--- START ---
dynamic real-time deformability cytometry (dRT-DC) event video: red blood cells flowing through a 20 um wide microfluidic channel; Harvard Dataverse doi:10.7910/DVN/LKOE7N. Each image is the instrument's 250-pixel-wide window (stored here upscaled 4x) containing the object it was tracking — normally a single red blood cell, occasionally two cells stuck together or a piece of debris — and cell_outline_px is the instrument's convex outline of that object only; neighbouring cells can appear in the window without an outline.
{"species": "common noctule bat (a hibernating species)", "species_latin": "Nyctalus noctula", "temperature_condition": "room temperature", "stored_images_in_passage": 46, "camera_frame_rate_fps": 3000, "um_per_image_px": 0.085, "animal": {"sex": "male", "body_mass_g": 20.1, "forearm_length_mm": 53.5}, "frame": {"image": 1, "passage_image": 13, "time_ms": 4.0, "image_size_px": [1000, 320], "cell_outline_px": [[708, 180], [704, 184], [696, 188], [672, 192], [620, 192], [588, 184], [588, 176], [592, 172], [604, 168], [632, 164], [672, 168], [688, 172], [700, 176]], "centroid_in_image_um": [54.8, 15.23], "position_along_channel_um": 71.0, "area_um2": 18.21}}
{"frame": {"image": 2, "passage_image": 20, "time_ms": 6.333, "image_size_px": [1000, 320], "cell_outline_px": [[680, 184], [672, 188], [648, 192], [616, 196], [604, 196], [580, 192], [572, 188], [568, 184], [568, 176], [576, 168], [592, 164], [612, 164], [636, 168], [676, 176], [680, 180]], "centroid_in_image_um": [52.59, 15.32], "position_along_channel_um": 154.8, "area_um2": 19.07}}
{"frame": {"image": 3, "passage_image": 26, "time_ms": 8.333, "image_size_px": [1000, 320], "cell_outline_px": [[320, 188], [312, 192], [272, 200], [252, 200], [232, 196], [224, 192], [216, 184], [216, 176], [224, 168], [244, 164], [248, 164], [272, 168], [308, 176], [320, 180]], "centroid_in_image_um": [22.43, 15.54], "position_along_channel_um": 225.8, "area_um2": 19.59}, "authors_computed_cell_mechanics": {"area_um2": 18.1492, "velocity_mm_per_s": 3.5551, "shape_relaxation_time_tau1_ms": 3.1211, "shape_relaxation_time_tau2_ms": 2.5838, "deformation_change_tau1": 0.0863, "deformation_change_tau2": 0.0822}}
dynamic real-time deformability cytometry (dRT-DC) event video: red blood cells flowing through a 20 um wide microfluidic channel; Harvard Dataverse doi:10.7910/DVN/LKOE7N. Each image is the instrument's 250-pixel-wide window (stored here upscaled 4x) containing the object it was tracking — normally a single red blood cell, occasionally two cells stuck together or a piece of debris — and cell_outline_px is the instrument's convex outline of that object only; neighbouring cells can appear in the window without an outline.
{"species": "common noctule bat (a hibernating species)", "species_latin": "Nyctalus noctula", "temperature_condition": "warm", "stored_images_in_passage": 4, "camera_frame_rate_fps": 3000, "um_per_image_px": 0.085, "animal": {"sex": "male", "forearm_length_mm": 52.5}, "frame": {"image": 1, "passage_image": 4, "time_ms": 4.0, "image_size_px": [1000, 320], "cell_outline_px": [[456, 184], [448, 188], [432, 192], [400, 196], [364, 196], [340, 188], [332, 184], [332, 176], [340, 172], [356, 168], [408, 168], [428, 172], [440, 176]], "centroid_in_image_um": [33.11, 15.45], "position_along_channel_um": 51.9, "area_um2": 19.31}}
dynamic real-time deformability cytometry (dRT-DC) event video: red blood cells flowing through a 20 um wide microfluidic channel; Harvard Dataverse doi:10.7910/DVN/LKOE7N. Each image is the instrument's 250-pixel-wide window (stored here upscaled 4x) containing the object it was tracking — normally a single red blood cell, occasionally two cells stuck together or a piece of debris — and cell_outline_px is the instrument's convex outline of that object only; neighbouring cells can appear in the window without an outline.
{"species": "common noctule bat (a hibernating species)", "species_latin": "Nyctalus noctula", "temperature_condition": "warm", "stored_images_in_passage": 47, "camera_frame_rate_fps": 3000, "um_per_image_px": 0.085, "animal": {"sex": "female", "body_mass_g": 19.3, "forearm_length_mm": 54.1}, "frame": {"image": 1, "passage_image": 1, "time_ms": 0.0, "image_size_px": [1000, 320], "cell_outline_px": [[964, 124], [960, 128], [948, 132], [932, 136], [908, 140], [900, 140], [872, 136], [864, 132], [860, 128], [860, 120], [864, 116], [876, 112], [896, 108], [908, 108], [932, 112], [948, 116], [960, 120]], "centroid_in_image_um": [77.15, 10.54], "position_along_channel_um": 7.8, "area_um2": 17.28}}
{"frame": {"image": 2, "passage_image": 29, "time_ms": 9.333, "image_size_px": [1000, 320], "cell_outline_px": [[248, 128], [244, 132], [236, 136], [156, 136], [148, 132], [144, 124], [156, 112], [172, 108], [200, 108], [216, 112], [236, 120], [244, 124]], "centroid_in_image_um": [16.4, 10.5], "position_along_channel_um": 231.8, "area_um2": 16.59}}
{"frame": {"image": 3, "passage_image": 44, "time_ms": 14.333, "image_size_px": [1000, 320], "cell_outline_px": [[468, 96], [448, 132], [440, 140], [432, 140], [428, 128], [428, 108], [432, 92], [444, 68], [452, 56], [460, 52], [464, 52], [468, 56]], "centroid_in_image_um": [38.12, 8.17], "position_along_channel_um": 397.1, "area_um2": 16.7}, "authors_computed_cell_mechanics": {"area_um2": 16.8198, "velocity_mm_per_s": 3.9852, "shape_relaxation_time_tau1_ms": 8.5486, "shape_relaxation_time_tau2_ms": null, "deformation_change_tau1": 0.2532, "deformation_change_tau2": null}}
--- END ---
▸ **To be done**
Write out the full listing exactly as given.

▸ **In response**
dynamic real-time deformability cytometry (dRT-DC) event video: red blood cells flowing through a 20 um wide microfluidic channel; Harvard Dataverse doi:10.7910/DVN/LKOE7N. Each image is the instrument's 250-pixel-wide window (stored here upscaled 4x) containing the object it was tracking — normally a single red blood cell, occasionally two cells stuck together or a piece of debris — and cell_outline_px is the instrument's convex outline of that object only; neighbouring cells can appear in the window without an outline.
{"species": "common noctule bat (a hibernating species)", "species_latin": "Nyctalus noctula", "temperature_condition": "room temperature", "stored_images_in_passage": 46, "camera_frame_rate_fps": 3000, "um_per_image_px": 0.085, "animal": {"sex": "male", "body_mass_g": 20.1, "forearm_length_mm": 53.5}, "frame": {"image": 1, "passage_image": 13, "time_ms": 4.0, "image_size_px": [1000, 320], "cell_outline_px": [[708, 180], [704, 184], [696, 188], [672, 192], [620, 192], [588, 184], [588, 176], [592, 172], [604, 168], [632, 164], [672, 168], [688, 172], [700, 176]], "centroid_in_image_um": [54.8, 15.23], "position_along_channel_um": 71.0, "area_um2": 18.21}}
{"frame": {"image": 2, "passage_image": 20, "time_ms": 6.333, "image_size_px": [1000, 320], "cell_outline_px": [[680, 184], [672, 188], [648, 192], [616, 196], [604, 196], [580, 192], [572, 188], [568, 184], [568, 176], [576, 168], [592, 164], [612, 164], [636, 168], [676, 176], [680, 180]], "centroid_in_image_um": [52.59, 15.32], "position_along_channel_um": 154.8, "area_um2": 19.07}}
{"frame": {"image": 3, "passage_image": 26, "time_ms": 8.333, "image_size_px": [1000, 320], "cell_outline_px": [[320, 188], [312, 192], [272, 200], [252, 200], [232, 196], [224, 192], [216, 184], [216, 176], [224, 168], [244, 164], [248, 164], [272, 168], [308, 176], [320, 180]], "centroid_in_image_um": [22.43, 15.54], "position_along_channel_um": 225.8, "area_um2": 19.59}, "authors_computed_cell_mechanics": {"area_um2": 18.1492, "velocity_mm_per_s": 3.5551, "shape_relaxation_time_tau1_ms": 3.1211, "shape_relaxation_time_tau2_ms": 2.5838, "deformation_change_tau1": 0.0863, "deformation_change_tau2": 0.0822}}
dynamic real-time deformability cytometry (dRT-DC) event video: red blood cells flowing through a 20 um wide microfluidic channel; Harvard Dataverse doi:10.7910/DVN/LKOE7N. Each image is the instrument's 250-pixel-wide window (stored here upscaled 4x) containing the object it was tracking — normally a single red blood cell, occasionally two cells stuck together or a piece of debris — and cell_outline_px is the instrument's convex outline of that object only; neighbouring cells can appear in the window without an outline.
{"species": "common noctule bat (a hibernating species)", "species_latin": "Nyctalus noctula", "temperature_condition": "warm", "stored_images_in_passage": 4, "camera_frame_rate_fps": 3000, "um_per_image_px": 0.085, "animal": {"sex": "male", "forearm_length_mm": 52.5}, "frame": {"image": 1, "passage_image": 4, "time_ms": 4.0, "image_size_px": [1000, 320], "cell_outline_px": [[456, 184], [448, 188], [432, 192], [400, 196], [364, 196], [340, 188], [332, 184], [332, 176], [340, 172], [356, 168], [408, 168], [428, 172], [440, 176]], "centroid_in_image_um": [33.11, 15.45], "position_along_channel_um": 51.9, "area_um2": 19.31}}
dynamic real-time deformability cytometry (dRT-DC) event video: red blood cells flowing through a 20 um wide microfluidic channel; Harvard Dataverse doi:10.7910/DVN/LKOE7N. Each image is the instrument's 250-pixel-wide window (stored here upscaled 4x) containing the object it was tracking — normally a single red blood cell, occasionally two cells stuck together or a piece of debris — and cell_outline_px is the instrument's convex outline of that object only; neighbouring cells can appear in the window without an outline.
{"species": "common noctule bat (a hibernating species)", "species_latin": "Nyctalus noctula", "temperature_condition": "warm", "stored_images_in_passage": 47, "camera_frame_rate_fps": 3000, "um_per_image_px": 0.085, "animal": {"sex": "female", "body_mass_g": 19.3, "forearm_length_mm": 54.1}, "frame": {"image": 1, "passage_image": 1, "time_ms": 0.0, "image_size_px": [1000, 320], "cell_outline_px": [[964, 124], [960, 128], [948, 132], [932, 136], [908, 140], [900, 140], [872, 136], [864, 132], [860, 128], [860, 120], [864, 116], [876, 112], [896, 108], [908, 108], [932, 112], [948, 116], [960, 120]], "centroid_in_image_um": [77.15, 10.54], "position_along_channel_um": 7.8, "area_um2": 17.28}}
{"frame": {"image": 2, "passage_image": 29, "time_ms": 9.333, "image_size_px": [1000, 320], "cell_outline_px": [[248, 128], [244, 132], [236, 136], [156, 136], [148, 132], [144, 124], [156, 112], [172, 108], [200, 108], [216, 112], [236, 120], [244, 124]], "centroid_in_image_um": [16.4, 10.5], "position_along_channel_um": 231.8, "area_um2": 16.59}}
{"frame": {"image": 3, "passage_image": 44, "time_ms": 14.333, "image_size_px": [1000, 320], "cell_outline_px": [[468, 96], [448, 132], [440, 140], [432, 140], [428, 128], [428, 108], [432, 92], [444, 68], [452, 56], [460, 52], [464, 52], [468, 56]], "centroid_in_image_um": [38.12, 8.17], "position_along_channel_um": 397.1, "area_um2": 16.7}, "authors_computed_cell_mechanics": {"area_um2": 16.8198, "velocity_mm_per_s": 3.9852, "shape_relaxation_time_tau1_ms": 8.5486, "shape_relaxation_time_tau2_ms": null, "deformation_change_tau1": 0.2532, "deformation_change_tau2": null}}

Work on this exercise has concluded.